Now when I said I had to behave, I meant the color choice. (I still haven’t figured out how to get a screenshot off the Fire, so a photo of the screen will have to suffice) Tablets support a LOT of colors and when you code in html you can pick from many. I had to seriously resist neon pink or day-glo green, instead choosing a light buckskin color that is easy on the eyes, goes with the theme of the book, and best of all, adds the right touch of shading to eink displays without making the text difficult to read.

fire3This ebook was a challenge, but it was an interesting challenge and that’s the kind I like best. I would love to hear from the rest of you how you found good ways to set off text in your ebooks. Share, people!

* Books is books, ebooks is ebooks, and they’re growing apart faster than most can keep up with. I no longer try to emulate “print” in ebooks for two reasons.
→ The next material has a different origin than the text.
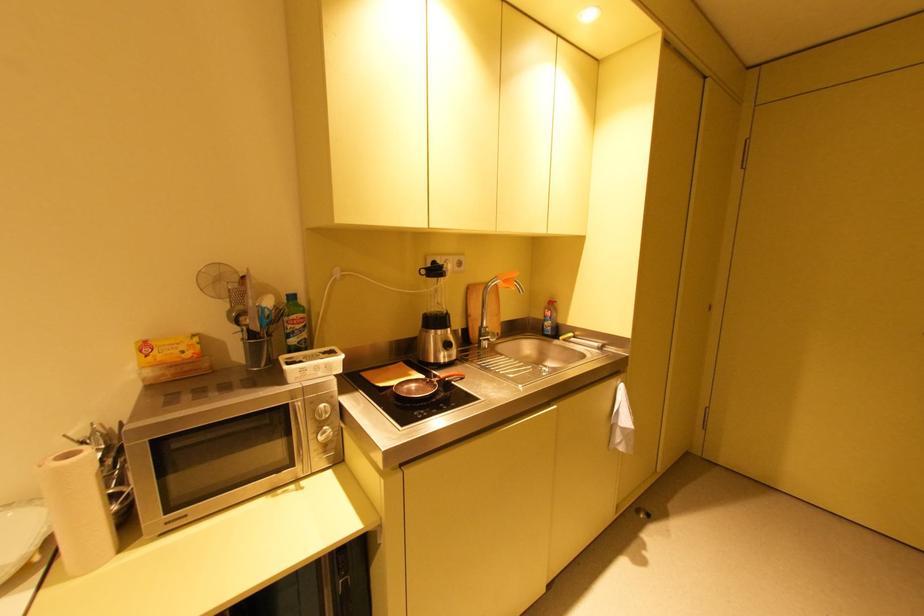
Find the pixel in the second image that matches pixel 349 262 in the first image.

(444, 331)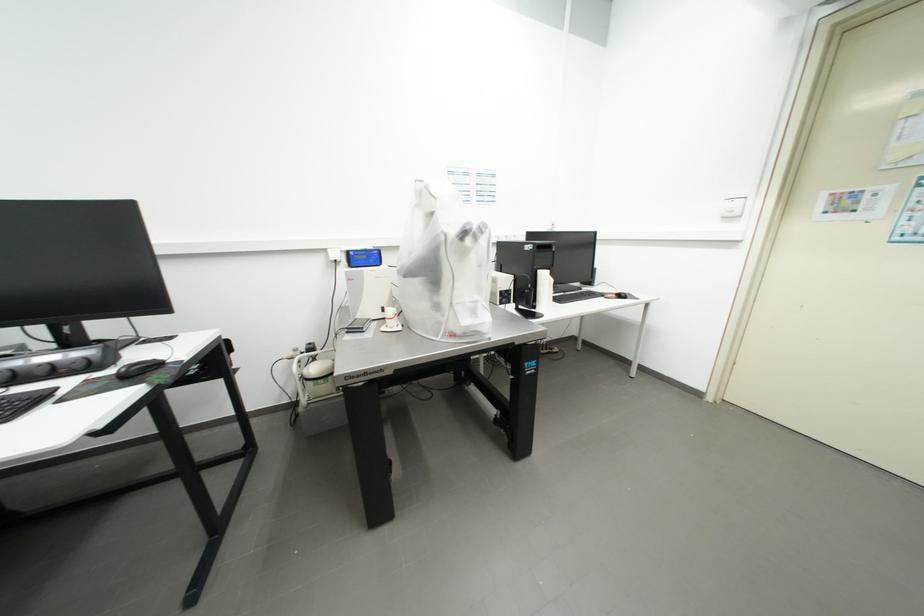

Number one, trying to emulate a printed book is a frustrating exercise and the best result you can expect is to create an “ugly cousin.” Number two (and most importantly) ebooks have features and interface capabilities most ebook formatters are barely touching. As a reader I love being able to adjust the display to suit my preferences. On my tablet (a Kindle Fire) I enjoy having the ‘net instantly available with a tap of my finger. Nothing bugs me more than an ebook that has been forced into a nearly static display in a vain attempt to make it look like print.

**Small caps. I love small caps. I think they are elegant, show off text better than bolding, and just plain look good. Unfortunately, they don’t display on every device. So in cases where I think text with upper and lower case will work just as well (and the goal is purely aesthetic) I will use “font-variant: smallcaps.” Sometimes, such as at the beginnings of chapters or scenes, where I definitely want the text in all caps no matter what, but do not want the display to look oversized and chunky, I do “faux-caps.” I upper-case the block of text, then set the font-size to 80%. It looks nice no matter what device it’s being read on.

12 thoughts on “Set Off Text: Notes, Footnotes, Captions and Excerpts

  1. I want that color shadow thingie in my next book! That looks so pretty! You’ve done a fantastic job with Spirituality in America. It’s a gorgeous book!

  2. As you probably know, my sweet Jaye, I like C J Box and his Joe Pickett series of novels about a Wyoming Game Warden and I like the way he uses graphics at the beginning of each chapter in some of his ebooks, I am being won round having been somewhat ambivalent to these things since getting my Kindle

    • Everybody is on a learning curve, Tom. I think ebook producers are getting better overall and that the majority feels as I do, let print be print, and let’s concentrate on making the best looking, best functioning ebooks we can make.

    • Set them off as blockquotes. Maybe decorate them with a line or a simple glyph. One thing I’ve learned about block quotes, it works best if you left-align the text instead of having it justified. Short quotes can get positively mangled by justification.

    • Text alignment is a nifty tool. All my Kindles handle it nicely. i use “text-align: right” when I want to “sign” a letter or add an attribute to a quote. I just use the same css styling as I do for the quote, but tell it to align right instead of left.

      I CAUTION people using Word to NOT mess with text alignment. If you justify text or set right alignment, Word will insert some nasty code that overrides some of the user-device features such as margins and line spacing. Set your Normal style to left align and leave it alone. The Kindle converter knows how to handle that.

    • Actually, the coding was quite simple (or simplistic, depends on who you talk to). The most difficult part of this particular book was figuring out the layout. I spent a lot of time playing “eye-doctor.” Does this look better? Does this? First? Second? First? Second?

  3. For ebooks, I like epigraphs set in a narrow column (roughly 30% of the normal width). You can put that column against the left or right margin or center it, depending on the rest of your chapter heading layout. Of course, I would also add soft hyphens to ensure that the lines are all fairly well balanced.